U.S.-based broadband service providers spent at least $86 billion on their networks in 2021, a figure up 8.3% from the $79.4 billion invested in 2020 alone and more than $5 billion above the $80.8 billion spent in 2019, according to USTelecom’s 2021 Broadband Capex Report released this week.
In fact, the 2021 investment total represents the most money invested by U.S. broadband providers in their networks in the previous 20 years. In the halcyon days of 2001, broadband operators poured $111.5 billion into their networks. The most ever invested in a single year to date happened in 2000, with a whopping $118.1 billion.
The money invested during 2021 came as the U.S. federal government and state governments were awarding millions in grants to municipalities for broadband purposes, and at a time when Congress approved the $42.5 Broadband Equity Access and Deployment (BEAD) to increase the flow of government dollars over the next four years.
“While this is an unprecedented government effort to bring broadband to all in America, particularly those in hard-to-reach places, the BEAD investment is less than half of what the industry invested last year alone,” stated USTelecom President and CEO Jonathan Spalter, in a blog post.
Aside from the USTelecom report, Ciena CTO Stephen Alexander recently spoke with Fierce Telecom via email about the role of government funding in ramping up broadband networks and the importance of service providers continuing to be aggressive with their own investment.
He noted that while a handful of states recently were awarded funds through the pandemic-related America’s Rescue Plan (ARP), it still may “take a while for government investment to reach other states across the US. A concerted effort from companies across the telecoms sector is now required to reach those most at risk of being left behind as quickly as possible.”

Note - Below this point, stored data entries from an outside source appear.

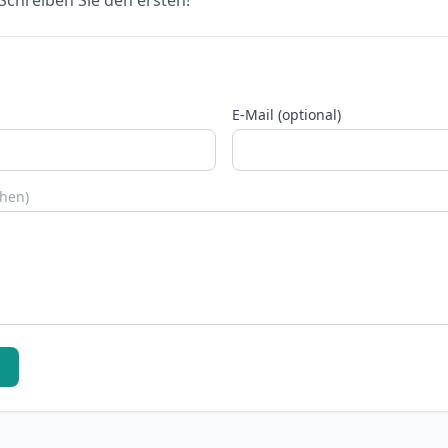
chreiben Sie den ersten!
E-Mail (optional)
chen)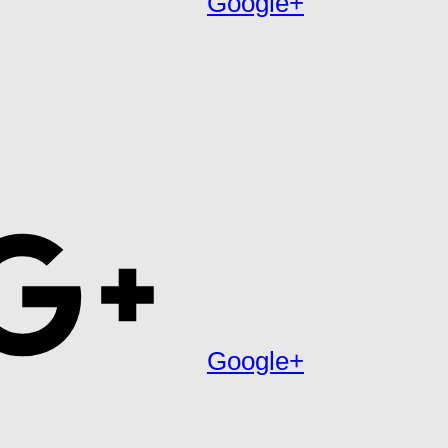
Google+
Google+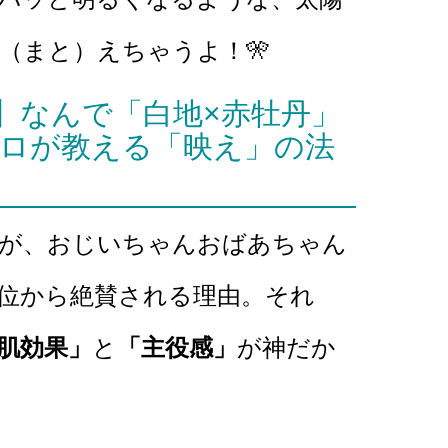
（まと）えちゃうよ！🎌
】なんで「白地×赤牡丹」
プロが教える「映え」の法
番）が、おじいちゃんおばあちゃん
位から絶賛される理由。それ
肌効果」
と
「主役感」
が神だか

In fact, ARP is not strictly a broadband program, as the money can be funneled toward an array of issues. BEAD could be a key program for network funding, but getting investment int the right areas remains a challenging process. Alexander pointed out that the Federal Communications Commission still needs to update its maps on which census blocks are considered unserved and underserved, and that process will not be finished until at least the end of 2022.

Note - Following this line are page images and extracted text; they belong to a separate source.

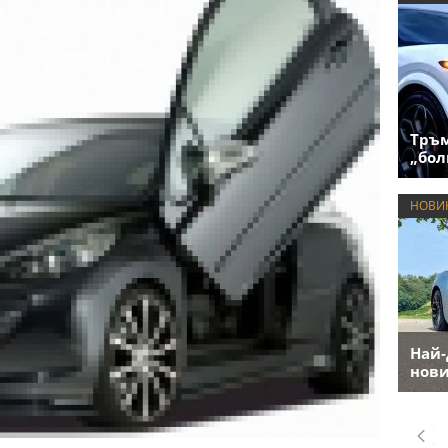
Тръм
„бол
НОВИ
Най-
нови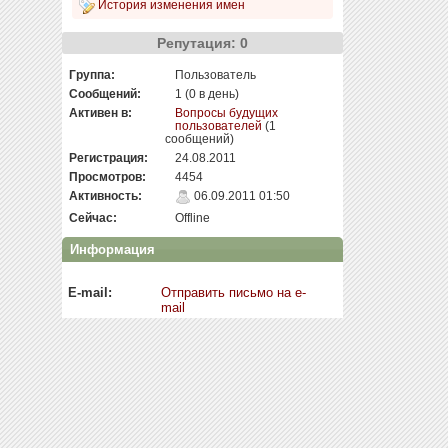
История изменения имен
Репутация: 0
Группа:
Пользователь
Сообщений:
1 (0 в день)
Активен в:
Вопросы будущих
пользователей
(1
сообщений)
Регистрация:
24.08.2011
Просмотров:
4454
Активность:
06.09.2011 01:50
Сейчас:
Offline
Информация
E-mail:
Отправить письмо на e-
mail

“There are various policies or funding pots that can be used to extend connectivity, so it may be a case that service providers - particularly smaller regional ones - need to combine sources of funding,” he said. “These policies and funding options ultimately show that when it comes to connecting the unconnected, everyone’s heart is in the right place, so now we need to make sure the network is in the right place, too.”
Alexander continued, “Service providers can take advantage of being early movers and building customer loyalty by delivering a service we all rely on so heavily. Delivering high performance connectivity to a new area for the first time can transform that community’s potential, creating new jobs and attracting new residents and businesses. Making investments in software and automation will lower the cost for service providers to extend networks to the degree that the average revenue per user in rural areas relative to the cost of deploying the network will become a lot more attractive.”
He also said that more ecosystem collaboration and strategies like infrastructure sharing “alongside further investment in software and automation will lower the cost for service providers to extend networks and deliver affordable services to under-connected communities. Every technology leader should now be asking themselves if there’s anything more that they can do to help level-up connectivity across the nation.”